Q-309. Assessing the Effect of Ionic Liquids on Microbial Growth: New Concerns for Environmental Safety

C. McEntee1,2, P. Bisangwa1, M. Sahin2, X. Li3, J. Gwon3, J. Wishart4, S. Lall-Ramnarine3;
1Kingsborough Community Coll., Brooklyn, NY, 2Brooklyn Coll., Brooklyn, NY, 3Queensborough Community Coll., Queens, NY, 4Brookhaven Natl. Lab., Brookhaven, NY.

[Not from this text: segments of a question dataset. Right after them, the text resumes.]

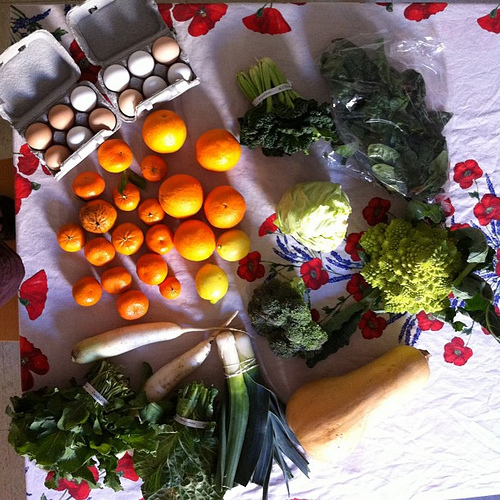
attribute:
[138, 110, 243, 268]
oranges — various, laid, many, round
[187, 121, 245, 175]
orange — round, yellow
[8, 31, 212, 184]
carton — open, gray, white, brown, white in color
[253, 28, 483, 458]
vegetables — green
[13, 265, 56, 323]
flower — red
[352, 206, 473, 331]
squash — large, orange, spiny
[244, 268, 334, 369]
brocolli — green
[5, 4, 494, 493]
foods — healthy, white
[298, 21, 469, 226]
leaves — green, clear, plastic, filled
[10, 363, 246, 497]
lettuce — small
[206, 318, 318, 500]
leeks — green, white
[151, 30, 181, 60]
egg — brown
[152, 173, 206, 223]
orange — small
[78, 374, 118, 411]
tag — white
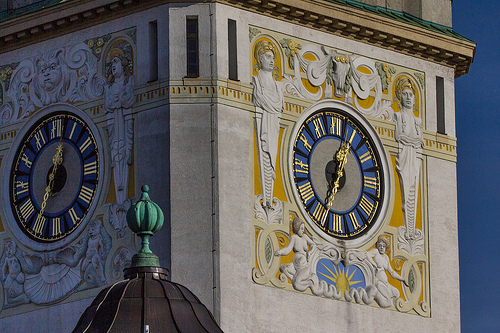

Ionic liquids (ILs), salts that are liquid at room temperature, are fast emerging as the solvents of choice in the chemical industry. Their relative non-volatility, non-flammability, wide liquid range and high conductivity make them serious candidates as green solvent alternatives to volatile organic solvents. In order to assess the relative safety of ILs, representative bacteria, fungi and algae were tested against ILs differing only in purity (as determined by color) and/or alkyl chain length. ILs were prepared identically with the exception of the reaction temperature. 10-fold serial dilutions (10mg/ml - 0.1mg/ml) were made and the MIC and MBC of each IL determined. Our results show that the purity of the IL is not a factor in toxicity and, as expected from previous reports in the literature, the size of the alkyl side chain is an important factor in determining IL toxicity. These studies also demonstrate that although the presence of a cell wall has no effect on the degree of toxicity, the presence and type of glycocalyx contributes significantly to IL resistance. Thus, P. aeruginosa was most resistant, K. pneumonia moderately resistant and E. coli, S. aureus and B. subtilis least resistant. The mold, Rhizopus stolonifer demonstrated sensitivity to the ILs on par with the bacteria. However, even at concentrations considered non-toxic, hyphal growth was altered. Results of the above studies were compared to an in vitro seed germination assay to determine which screen is most useful for identifying toxic ILs. 10-fold serial dilutions of ILs in MSR agar were made and alfalfa seeds plated. Results indicate the seed germination assay is several-fold more sensitive to the ILs than the microorganism assay; seeds failed to germinate at IL concentrations that did not inhibit growth of bacteria and fungi. These results raise concerns regarding the potential risk to microbial and plant ecosystems if ILs are released into the environment through effluent discharges or accidental spills.